**Supplied information**

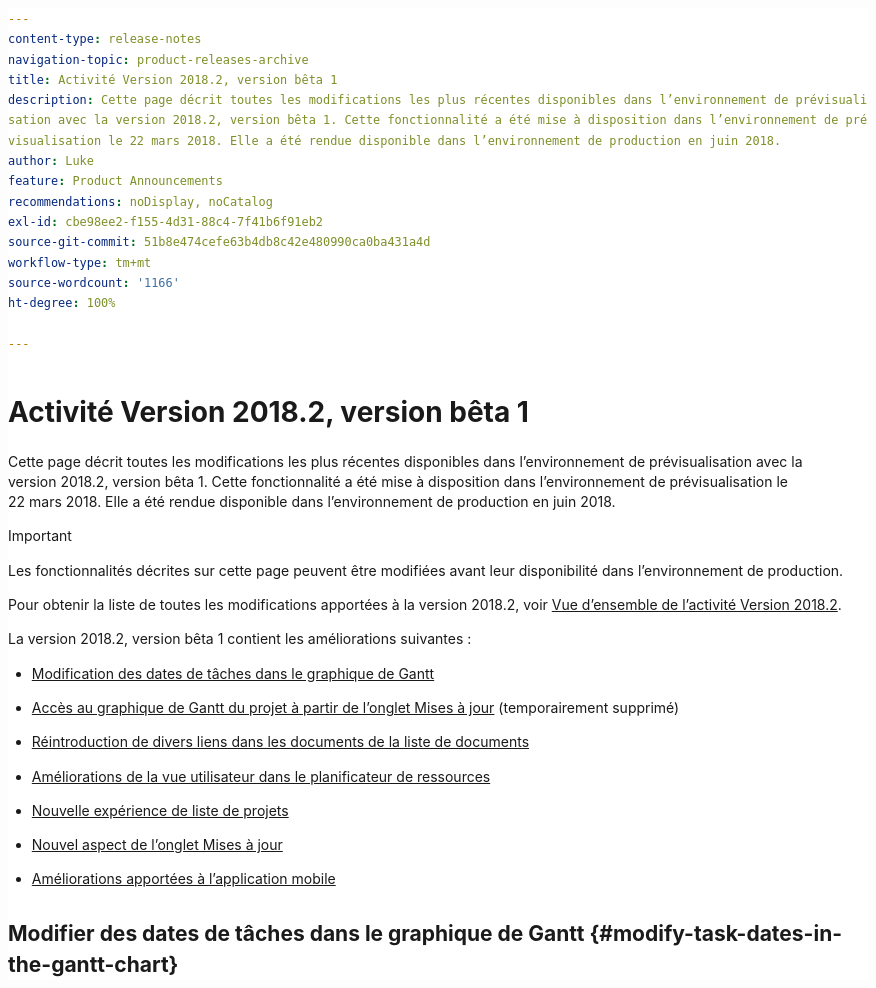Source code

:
 ```yaml
---
content-type: release-notes
navigation-topic: product-releases-archive
title: Activité Version 2018.2, version bêta 1
description: Cette page décrit toutes les modifications les plus récentes disponibles dans l’environnement de prévisualisation avec la version 2018.2, version bêta 1. Cette fonctionnalité a été mise à disposition dans l’environnement de prévisualisation le 22 mars 2018. Elle a été rendue disponible dans l’environnement de production en juin 2018.
author: Luke
feature: Product Announcements
recommendations: noDisplay, noCatalog
exl-id: cbe98ee2-f155-4d31-88c4-7f41b6f91eb2
source-git-commit: 51b8e474cefe63b4db8c42e480990ca0ba431a4d
workflow-type: tm+mt
source-wordcount: '1166'
ht-degree: 100%

---
```


# Activité Version 2018.2, version bêta 1

Cette page décrit toutes les modifications les plus récentes disponibles dans l’environnement de prévisualisation avec la version 2018.2, version bêta 1. Cette fonctionnalité a été mise à disposition dans l’environnement de prévisualisation le 22 mars 2018. Elle a été rendue disponible dans l’environnement de production en juin 2018.

>[!IMPORTANT]
>
>Les fonctionnalités décrites sur cette page peuvent être modifiées avant leur disponibilité dans l’environnement de production.

Pour obtenir la liste de toutes les modifications apportées à la version 2018.2, voir [Vue d’ensemble de l’activité Version 2018.2](../../../../product-announcements/product-releases/quarterly-release-archive/2018.2-release-activity/2018-2-release-activity-overview.md).

La version 2018.2, version bêta 1 contient les améliorations suivantes :

* [Modification des dates de tâches dans le graphique de Gantt](#modify-task-dates-in-the-gantt-chart)
* [Accès au graphique de Gantt du projet à partir de l’onglet Mises à jour](#access-the-project-gantt-chart-from-the-updates-tab) (temporairement supprimé)

* [Réintroduction de divers liens dans les documents de la liste de documents](#various-links-re-introduced-to-documents-on-the-document-list)
* [Améliorations de la vue utilisateur dans le planificateur de ressources](#user-view-improvements-in-the-resource-planner)
* [Nouvelle expérience de liste de projets](#new-project-list-experience)
* [Nouvel aspect de l’onglet Mises à jour](#new-look-for-updates-tab)
* [Améliorations apportées à l’application mobile](#mobile-improvements)

## Modifier des dates de tâches dans le graphique de Gantt {#modify-task-dates-in-the-gantt-chart}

**The problem**
Each line in the data that holds the string "liste" needs to be copied.

**Task answer**
Pour obtenir la liste de toutes les modifications apportées à la version 2018.2, voir [Vue d’ensemble de l’activité Version 2018.2](../../../../product-announcements/product-releases/quarterly-release-archive/2018.2-release-activity/2018-2-release-activity-overview.md).
* [Réintroduction de divers liens dans les documents de la liste de documents](#various-links-re-introduced-to-documents-on-the-document-list)
* [Nouvelle expérience de liste de projets](#new-project-list-experience)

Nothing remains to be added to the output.